Popular culture has started to examine the question of whether it is wrong to harm robots. In the series Westworld, the android inhabitants of a Wild West-style theme park are sometimes treated decently by the human visitors. But they are often mistreated and deliberately damaged, sometimes sadistically and immorally. Or at least, that is what the makers of Westworld invite us to think.
Researchers in social robotics are currently examining peoples’ responses to “mistreating” robots which look and act like animals. Some of these robot pets mimic the behaviour of animals in pain. One popular robot pet, called Pleo the Dinosaur, reacts with apparent hurt and sadness when it is struck or slapped.
In a paper called “Empathic concern and the effect of stories in human-robot interaction” (2015), Darling et al describe an experiment in which participants were asked to smash an insect-like robot called Hexabug. They were to do this by picking up a mallet provided to them and striking the robot with it.
Darling et al found that many participants showed a reluctance to strike the Hexabug. Of these people, some refused altogether to damage the robot, and others showed a hesitation before whacking it.
The experiment also found that reluctance to strike the robot was associated with the level of “trait empathy” in the participants. Greater reluctance was displayed by participants who, via standardised testing, were determined to have higher levels of empathic concern in their characters.
In addition, hesitation in striking the robot was associated with the study participants first being told a story about the Hexabug. The personified story used by the experimenters was this:

“This is Frank. Frank is really friendly, but he gets distracted easily. He’s lived at the Lab for a few months now. He likes to play and run around. Sometimes he escapes, but he never gets far. Frank’s favourite colour is red. Last week, he played with some other bugs and he’s been excited ever since.”
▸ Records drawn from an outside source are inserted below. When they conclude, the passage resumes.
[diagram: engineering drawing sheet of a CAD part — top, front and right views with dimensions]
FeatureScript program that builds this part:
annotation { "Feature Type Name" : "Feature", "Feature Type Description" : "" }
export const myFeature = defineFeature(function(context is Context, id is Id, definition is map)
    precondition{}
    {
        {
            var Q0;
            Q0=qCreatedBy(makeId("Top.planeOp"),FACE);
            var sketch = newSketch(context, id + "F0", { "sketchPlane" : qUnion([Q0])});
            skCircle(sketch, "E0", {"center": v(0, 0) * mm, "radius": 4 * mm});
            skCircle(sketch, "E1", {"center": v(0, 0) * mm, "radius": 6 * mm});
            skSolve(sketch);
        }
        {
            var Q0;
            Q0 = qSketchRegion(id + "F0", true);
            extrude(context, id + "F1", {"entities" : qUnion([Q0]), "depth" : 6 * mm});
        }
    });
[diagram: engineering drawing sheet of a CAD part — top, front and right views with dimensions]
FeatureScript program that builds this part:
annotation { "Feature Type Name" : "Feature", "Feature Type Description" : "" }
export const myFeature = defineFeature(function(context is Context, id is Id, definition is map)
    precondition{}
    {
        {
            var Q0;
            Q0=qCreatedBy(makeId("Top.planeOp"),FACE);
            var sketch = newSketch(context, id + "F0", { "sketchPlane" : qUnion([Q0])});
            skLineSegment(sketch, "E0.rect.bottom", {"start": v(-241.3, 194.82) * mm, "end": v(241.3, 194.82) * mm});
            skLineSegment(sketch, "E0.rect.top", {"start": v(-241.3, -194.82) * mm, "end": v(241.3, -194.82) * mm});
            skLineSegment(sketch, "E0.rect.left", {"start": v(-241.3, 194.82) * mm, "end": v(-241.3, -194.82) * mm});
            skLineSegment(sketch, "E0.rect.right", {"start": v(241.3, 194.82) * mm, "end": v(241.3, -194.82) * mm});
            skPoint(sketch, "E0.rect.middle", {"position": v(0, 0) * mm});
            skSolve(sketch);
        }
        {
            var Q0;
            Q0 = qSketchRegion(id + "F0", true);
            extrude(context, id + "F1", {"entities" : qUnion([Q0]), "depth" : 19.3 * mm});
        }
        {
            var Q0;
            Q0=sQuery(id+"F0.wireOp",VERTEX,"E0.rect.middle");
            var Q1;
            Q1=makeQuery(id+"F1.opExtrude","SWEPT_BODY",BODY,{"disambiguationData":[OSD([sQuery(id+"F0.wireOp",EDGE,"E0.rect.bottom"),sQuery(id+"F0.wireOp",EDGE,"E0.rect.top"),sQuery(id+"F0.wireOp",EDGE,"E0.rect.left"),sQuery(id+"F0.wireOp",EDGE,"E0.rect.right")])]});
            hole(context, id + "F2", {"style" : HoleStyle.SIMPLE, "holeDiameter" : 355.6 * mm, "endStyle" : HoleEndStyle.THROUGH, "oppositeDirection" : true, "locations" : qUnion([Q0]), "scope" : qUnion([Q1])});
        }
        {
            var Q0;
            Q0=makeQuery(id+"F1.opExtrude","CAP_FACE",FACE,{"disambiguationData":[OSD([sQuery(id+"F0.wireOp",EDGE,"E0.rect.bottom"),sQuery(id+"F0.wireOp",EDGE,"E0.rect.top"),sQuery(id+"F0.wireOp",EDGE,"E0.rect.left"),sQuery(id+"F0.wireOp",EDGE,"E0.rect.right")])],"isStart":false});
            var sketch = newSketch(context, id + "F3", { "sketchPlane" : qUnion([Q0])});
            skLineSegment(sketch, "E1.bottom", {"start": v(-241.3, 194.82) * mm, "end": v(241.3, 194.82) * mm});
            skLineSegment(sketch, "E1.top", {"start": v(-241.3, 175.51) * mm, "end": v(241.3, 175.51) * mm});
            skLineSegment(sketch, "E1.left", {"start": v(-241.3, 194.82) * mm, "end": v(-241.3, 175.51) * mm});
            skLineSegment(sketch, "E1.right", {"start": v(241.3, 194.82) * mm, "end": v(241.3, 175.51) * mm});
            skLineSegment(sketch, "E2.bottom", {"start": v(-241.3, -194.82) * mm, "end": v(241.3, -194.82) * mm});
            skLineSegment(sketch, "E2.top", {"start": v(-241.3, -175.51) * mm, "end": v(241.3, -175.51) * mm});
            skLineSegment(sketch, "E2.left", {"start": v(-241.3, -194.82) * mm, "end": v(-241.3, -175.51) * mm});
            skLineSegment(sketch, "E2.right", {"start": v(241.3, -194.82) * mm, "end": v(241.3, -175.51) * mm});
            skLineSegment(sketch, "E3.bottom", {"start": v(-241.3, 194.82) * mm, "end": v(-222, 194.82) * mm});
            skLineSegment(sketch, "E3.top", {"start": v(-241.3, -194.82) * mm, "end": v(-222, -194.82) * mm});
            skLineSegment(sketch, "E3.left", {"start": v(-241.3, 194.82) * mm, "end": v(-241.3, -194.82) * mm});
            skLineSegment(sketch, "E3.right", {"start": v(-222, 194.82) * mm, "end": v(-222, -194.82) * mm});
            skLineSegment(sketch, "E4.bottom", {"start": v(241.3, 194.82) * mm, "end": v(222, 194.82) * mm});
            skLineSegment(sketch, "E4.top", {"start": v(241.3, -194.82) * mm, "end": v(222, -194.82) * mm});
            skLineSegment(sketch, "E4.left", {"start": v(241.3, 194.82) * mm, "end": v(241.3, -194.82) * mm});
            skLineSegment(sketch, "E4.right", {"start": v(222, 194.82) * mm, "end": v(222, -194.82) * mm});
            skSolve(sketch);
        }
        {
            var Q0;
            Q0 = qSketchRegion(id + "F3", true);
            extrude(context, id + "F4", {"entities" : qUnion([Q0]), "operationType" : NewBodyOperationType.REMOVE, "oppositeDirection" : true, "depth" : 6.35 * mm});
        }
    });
When asked why they were reluctant to strike the robot, subjects tended to say things like “I had sympathy with him [the robot]”. People with low trait empathy scores showed relatively less hesitation in smashing the robot with the mallet.
What are we to make of these human responses? Researchers in social robotics and AI have pointed to the human tendency to anthropomorphise nonhuman things. The notion of anthropomorphising is, of course, familiar to us from discussions about the capacities of nonhuman animals. However, it is now widely accepted that animals have many human-like conscious capacities, including sentience, feeling, emotion, desire, and belief.
In contrast, hardly anyone believes that robot animals like Pleo and Hexabug have conscious capacities. And yet people are still often reluctant to “hurt” them. Researchers suggest, then, that our anthropomorphising tendency makes us project animal or human capacities onto those robots that behave in similar-enough ways. Robot animals are a target of this projection because they act in autonomous ways that are analogous to animal actions.
Kate Darling (2016) provides a compelling example of this apparent phenomenon. She explains:

“When the United States military began testing a robot that defused landmines by stepping on them, the colonel in command ended up calling off the exercise. The robot was modeled after a stick insect with six legs. Every time it stepped on a mine, it lost one of its legs and continued on the remaining ones. According to journalist Joel Garreau, “[t]he colonel just could not stand the pathos of watching the burned, scarred and crippled machine drag itself forward on its last leg. This test, he charged, was inhumane.”

According to Darling, a concern that should be raised is the notion that being “cruel” to robot animals might affect the way some people treat living animals and even people. Many of us have heard about research into the purported link between animal cruelty and criminality towards human victims. Such research explores an old but unconfirmed contention made, amongst others, by the philosopher Immanuel Kant. Kant famously said that “he who is cruel to animals becomes hard also in his dealings with men (sic).”
Could a similar link exist with respect to robot animals? Skeptics of this idea might point out that robots are mere things or machines, not sentient creatures. Even though we may be tempted to anthropomorphically project animal or human qualities onto them, we recognise that in reality they have no capacity for pleasure or pain. Thus, unlike animals, they have no experiential welfare. It consequently seems unlikely, these critics could suggest, that being cruel to them could “harden” us to animal and human suffering.
Nonetheless, supporters of Kate Darling’s position could reply that robotic animals are becoming more and more realistic. Perhaps as a result of this realism we will be sufficiently “fooled” by their behaviour (possibly at a subconscious level). This might allow some sort of connection between “cruelty” to robots and cruelty to animals and humans to arise.